Tepper was likely impressed by the company's strong move in AI and market share gains in the cloud. This gave him an incentive to increase his Microsoft share count by 4%, bringing it to 11.3% of his portfolio. It probably doesn't hurt that it's only selling at a slight premium to the overall market -- a bargain for potential growth of this magnitude.

3. Amazon

Amazon has a trifecta of successful businesses, including its industry-leading e-commerce and cloud infrastructure operations, as well as the company's No. 3 digital advertising platform. Amazon has long been at the forefront of AI development, using these sophisticated algorithms to improve its operations, from making product recommendations to scheduling the most efficient delivery routes.

More recently, the company introduced Amazon Rufus, a digital shopping assistant designed to answer product questions, make comparisons, and make recommendations based on specified criteria. Furthermore, Amazon Web Services (AWS) customers have access to all the latest generative AI models, which could reignite the company's cloud growth.

Tepper obviously sees additional upside, as he increased Appaloosa's holdings by 5%, bringing Amazon to 10.6% of its total portfolio. And at just 2 times next year's sales, Amazon stock is a steal.

4. Nvidia

Nvidia is arguably the poster child for the AI revolution, as its graphics processing units (GPUs) are the gold standard not only for gaming, but also for data centers, speeding information through the ether. Their unmatched computational horsepower has given the company a near monopoly on GPUs for both machine learning and data center use cases, with 95% of their respective markets. This supremacy gave the company a leg up in the generative AI market, which it has dominated from the outset.

However, Tepper cut its stake in Nvidia by 23%, knocking it down to 6.9% of Appaloosa's holdings, from 8.8% in the third quarter. However, Nvidia stock jumped 239% last year, so Tepper likely took the opportunity to lock in some profits.

5. Alphabet

Alphabet's Google Search acts as a funnel to fuel the company's industry-leading digital advertising business, which is also fueled by AI. The company was quick out of the gate to develop its generative AI functionality, infusing AI across a broad cross-section of its Android and Google products. Like Amazon and Microsoft, Google is one of the "Big Three" cloud providers, giving it the perfect channel to sell AI products to its cloud customers.

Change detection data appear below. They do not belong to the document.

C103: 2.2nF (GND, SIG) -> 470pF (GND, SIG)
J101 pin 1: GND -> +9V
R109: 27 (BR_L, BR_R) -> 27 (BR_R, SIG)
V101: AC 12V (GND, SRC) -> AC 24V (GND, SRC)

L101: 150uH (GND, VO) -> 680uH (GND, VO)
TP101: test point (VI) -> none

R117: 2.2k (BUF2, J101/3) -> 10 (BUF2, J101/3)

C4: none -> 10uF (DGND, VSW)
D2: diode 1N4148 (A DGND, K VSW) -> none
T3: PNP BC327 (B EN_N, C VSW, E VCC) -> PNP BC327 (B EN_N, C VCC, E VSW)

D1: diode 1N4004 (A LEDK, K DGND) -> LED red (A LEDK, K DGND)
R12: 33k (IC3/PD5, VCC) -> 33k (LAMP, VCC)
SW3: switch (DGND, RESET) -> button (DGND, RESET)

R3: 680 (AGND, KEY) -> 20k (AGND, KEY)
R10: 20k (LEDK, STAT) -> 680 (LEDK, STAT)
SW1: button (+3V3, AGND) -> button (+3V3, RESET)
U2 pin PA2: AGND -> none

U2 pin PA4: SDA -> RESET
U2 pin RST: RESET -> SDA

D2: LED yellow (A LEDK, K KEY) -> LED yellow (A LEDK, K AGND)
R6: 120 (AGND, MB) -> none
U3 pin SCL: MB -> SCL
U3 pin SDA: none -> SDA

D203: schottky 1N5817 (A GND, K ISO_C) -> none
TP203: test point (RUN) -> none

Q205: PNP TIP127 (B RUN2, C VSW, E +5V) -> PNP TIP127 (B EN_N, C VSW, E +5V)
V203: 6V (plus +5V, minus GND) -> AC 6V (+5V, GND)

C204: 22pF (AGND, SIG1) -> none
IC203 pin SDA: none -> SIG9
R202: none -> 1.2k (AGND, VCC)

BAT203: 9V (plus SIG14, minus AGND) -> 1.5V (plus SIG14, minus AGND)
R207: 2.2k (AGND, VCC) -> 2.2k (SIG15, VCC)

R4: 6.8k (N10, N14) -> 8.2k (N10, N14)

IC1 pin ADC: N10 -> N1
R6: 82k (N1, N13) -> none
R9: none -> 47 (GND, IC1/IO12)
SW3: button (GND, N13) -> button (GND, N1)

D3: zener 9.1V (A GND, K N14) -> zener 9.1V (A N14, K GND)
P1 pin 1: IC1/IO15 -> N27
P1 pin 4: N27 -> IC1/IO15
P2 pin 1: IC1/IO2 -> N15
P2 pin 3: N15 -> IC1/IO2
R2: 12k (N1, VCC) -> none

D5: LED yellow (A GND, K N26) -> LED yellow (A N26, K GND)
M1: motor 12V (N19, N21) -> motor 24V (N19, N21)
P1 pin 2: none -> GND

Recent developments include the debut of Gemini AI, which the company calls its "largest and most capable AI model." Google Cloud's Vertex AI continues to expand, providing access to 130 foundational AI models, with something to suit every need.

For all its potential, however, Appaloosa sold roughly 16% of its Alphabet holdings last quarter, bringing its stake to 5.7%, down from 7.2%. While Tepper hasn't addressed the move, it's likely he saw greater potential opportunities for Microsoft and Amazon.